# Challenger and Chausson



## Wilfried (Jan 26, 2013)

Hello, d'ont buy a Challenger or Chausson this year.


----------



## csmcqueen (May 12, 2010)

I'd be looking for a discount on those minor water damaged vehicles :lol: 

That's one hell of an insurance claim


----------



## Bubblehead (Mar 5, 2007)

Bet they still pass a habitation check!!!!


----------



## mikebeaches (Oct 18, 2008)

Oh dear!  

Where and when were the photographs taken?

Mike


----------



## Wilfried (Jan 26, 2013)

Photos are from 2008, but my question is where are all these MH gone???? There are about 200 pieces.

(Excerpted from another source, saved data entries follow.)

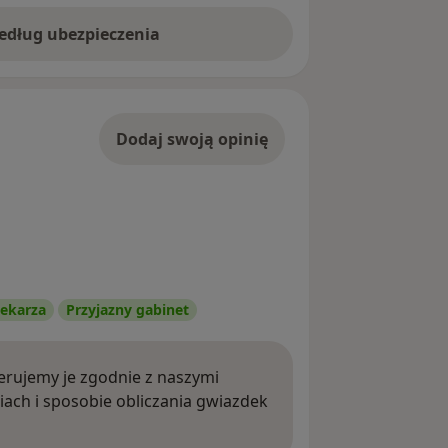
według ubezpieczenia
Dodaj swoją opinię
ekarza
Przyjazny gabinet
rujemy je zgodnie z naszymi
iach i sposobie obliczania gwiazdek
ięcej o opiniach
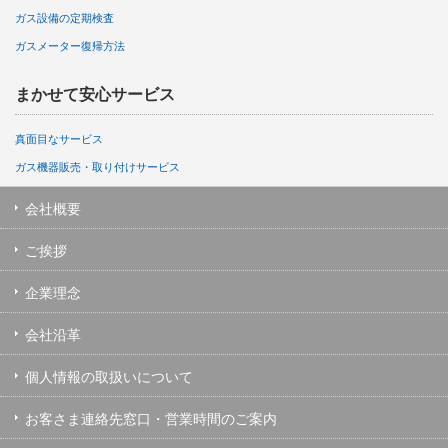
ガス設備の定期検査
ガスメーター復帰方法
まかせて安心サービス
真面目なサービス
ガス機器販売・取り付けサービス
会社概要
ご挨拶
企業理念
会社沿革
個人情報の取扱いについて
お客さま連絡先窓口・営業時間のご案内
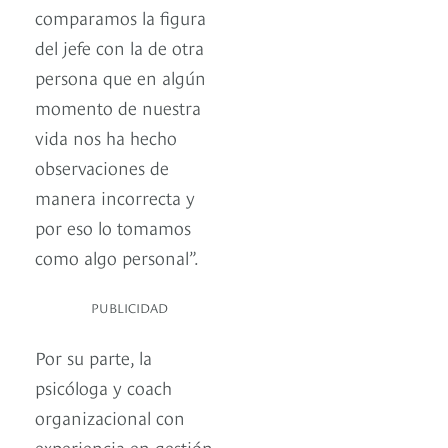
comparamos la figura
del jefe con la de otra
persona que en algún
momento de nuestra
vida nos ha hecho
observaciones de
manera incorrecta y
por eso lo tomamos
como algo personal”.
PUBLICIDAD
Por su parte, la
psicóloga y coach
organizacional con
experiencia en gestión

Are those repaired and sold????


----------



## bigcats30 (Aug 13, 2012)

Anyone driving a 2007/2008 challenger or chausson is now wondering if theirs was in this field!!


----------



## 113016 (Jun 5, 2008)

Similar thing happened here a few years ago, at a dealer in Tewkesbury, I think it was Marquis.
I seem to remember they went to auction, but I am not 100% sure.


----------



## rosalan (Aug 24, 2009)

Great News on the Chausson front. Almost all of them are sold in France and the chance of a right handed one being stored in their pound is greatly diminished :lol: 

Alan


----------